The stage is now set for two exciting semi-final clashes in the ICC Women’s World Twenty20 2012
It is hard to imagine an ICC event in the sub-continent with none of the Asian sides making it through to the semi-finals, but that is exactly what has happened at the ICC Women's World Twenty20 2012. In the previous editions in 2009 and 2010, India was the sole Asian representative in the last four, but this time it became the only side to lose all its group stage matches.
Sri Lanka and Pakistan did have some bright moments with upsets of West Indies and India respectively, but none of them were serious semi-final contenders. Three of the four teams that qualified - England, Australia and New Zealand - were expected to do so in any case. The fourth, West Indies, also had some strong performances and went through on merit rather than chance.
The best team of the group stage was undoubtedly England, which dominated each game it played. The margin of its victories was further testimony to the fact that match practice is the best preparation for a big tournament. England came to Sri Lanka on the back of two full home series against India and West Indies, and looked a well-oiled side. Everyone performed the role expected of them, led by Charlotte Edwards, the captain.

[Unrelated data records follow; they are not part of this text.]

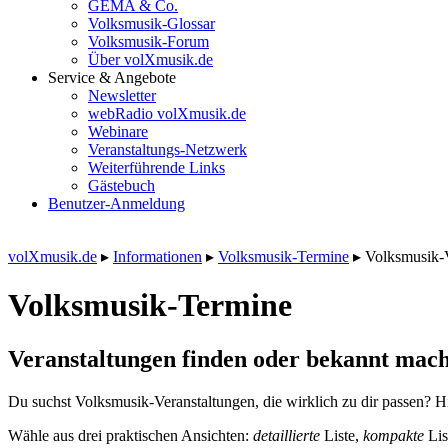
GEMA & Co.
Volksmusik-Glossar
Volksmusik-Forum
Über volXmusik.de
Service & Angebote
Newsletter
webRadio volXmusik.de
Webinare
Veranstaltungs-Netzwerk
Weiterführende Links
Gästebuch
Benutzer-Anmeldung
volXmusik.de
▸
Informationen
▸
Volksmusik-Termine
▸
Volksmusik-
Volksmusik-Termine
Veranstaltungen finden oder bekannt mach
Du suchst Volksmusik-Veranstaltungen, die wirklich zu dir passen? Hi
Wähle aus drei praktischen Ansichten:
detaillierte
Liste,
kompakte
Lis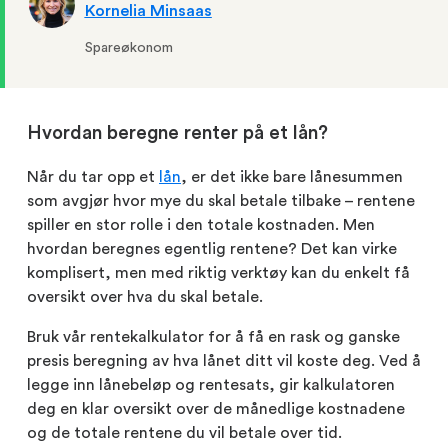
Kornelia Minsaas
Spareøkonom
Hvordan beregne renter på et lån?
Når du tar opp et
lån
, er det ikke bare lånesummen
som avgjør hvor mye du skal betale tilbake – rentene
spiller en stor rolle i den totale kostnaden. Men
hvordan beregnes egentlig rentene? Det kan virke
komplisert, men med riktig verktøy kan du enkelt få
oversikt over hva du skal betale.
Bruk vår rentekalkulator for å få en rask og ganske
presis beregning av hva lånet ditt vil koste deg. Ved å
legge inn lånebeløp og rentesats, gir kalkulatoren
deg en klar oversikt over de månedlige kostnadene
og de totale rentene du vil betale over tid.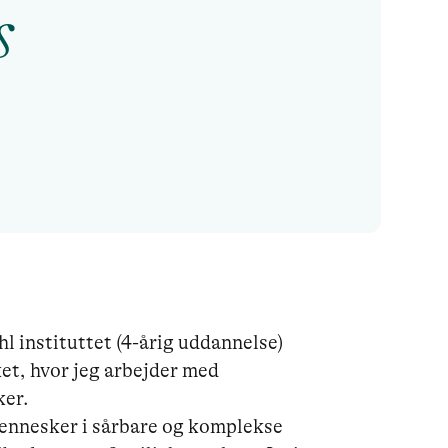
s
 instituttet (4-årig uddannelse) 
et, hvor jeg arbejder med 
r. 

mennesker i sårbare og komplekse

Edwards and Laura Marsh, the openers, have built an aura around them as an explosive duo, capable of tearing any bowling attack to shreds. They were well backed up by Sarah Taylor, who stepped up when Marsh fell early in a 140-plus chase against Australia, the defending champion.
England’s bowling was slightly patchy, but it came through unscathed. Led by Katherine Brunt, who kept up the pressure in her opening spells, the others chipped in with crucial contributions. Marsh utilised the pressure created by the other bowlers, while Holly Colvin, the lead spinner, helped the team start its campaign in style with a four-wicket haul against Pakistan.
"Coming into the tournament, we spoke about winning five matches to lift the Cup, and we're delighted with our performance in the first three matches," said Edwards after the end of the group stage encounters.
England's dominant top-order batting has meant the middle-order hasn’t had enough time in the middle, but Edwards was confident that the practice each member had put in to get acclimatised to the conditions in Sri Lanka was good enough to get them ready when required.
"All of them have been training hard, it’s not as if they're rusty. I'm sure they'll come good whenever they are required. The fact that our top order has been performing so well, is a very good sign. We can't look too much into it," said Edwards.
England will play New Zealand in the first semi-final on October 4. The two teams met in the final of the first ICC Women’s World Twenty20 in 2009 at Lord's, where England beat New Zealand by six wickets.
Edwards, however, wasn’t underestimating New Zealand and said it was a very good side, capable of rising to the big occasion. "We should be prepared to play at our best," said Edwards.
England was knocked out of the group stage in the ICC Women’s World Twenty20 2010 against West Indies, a lesson which Edwards has not forgotten. "That hurts, but we're looking ahead. The only way we can erase those memories is by winning this one,” she said.
On form, England looks the team to beat, but Australia too has shown enough depth and resolve. The defending champion has shown glimpses of dominance, but somehow was not able to build sustained pressure against England, despite defending in excess of 140.
Completing the semi-final line up are New Zealand and West Indies.
New Zealand has two superb batters in Suzie Bates, the captain, and Sophie Devine, and added depth in the middle-order in the form of Sarah McGlashan and Frances Mackay.
West Indies will expect a lot from Stafanie Taylor, who has put up a superb all-round show so far, and Deandra Dottin, the exciting young top-order player. Not many will underestimate the ability of Merissa Aguilleira, the West Indies captain and wicket-keeper, either.
Under Sherwin Campbell, the West Indies coach, the team has shown the adaptability factor in the group stages. Despite losing to Sri Lanka in a rain-shortened game, its comprehensive wins against New Zealand and South Africa were good indications of the team’s mindset.
The stage is set for two exciting semi-finals, with the matches taking place alongside the men's competition at the R Premadasa Stadium in Colombo on 4 and 5 October.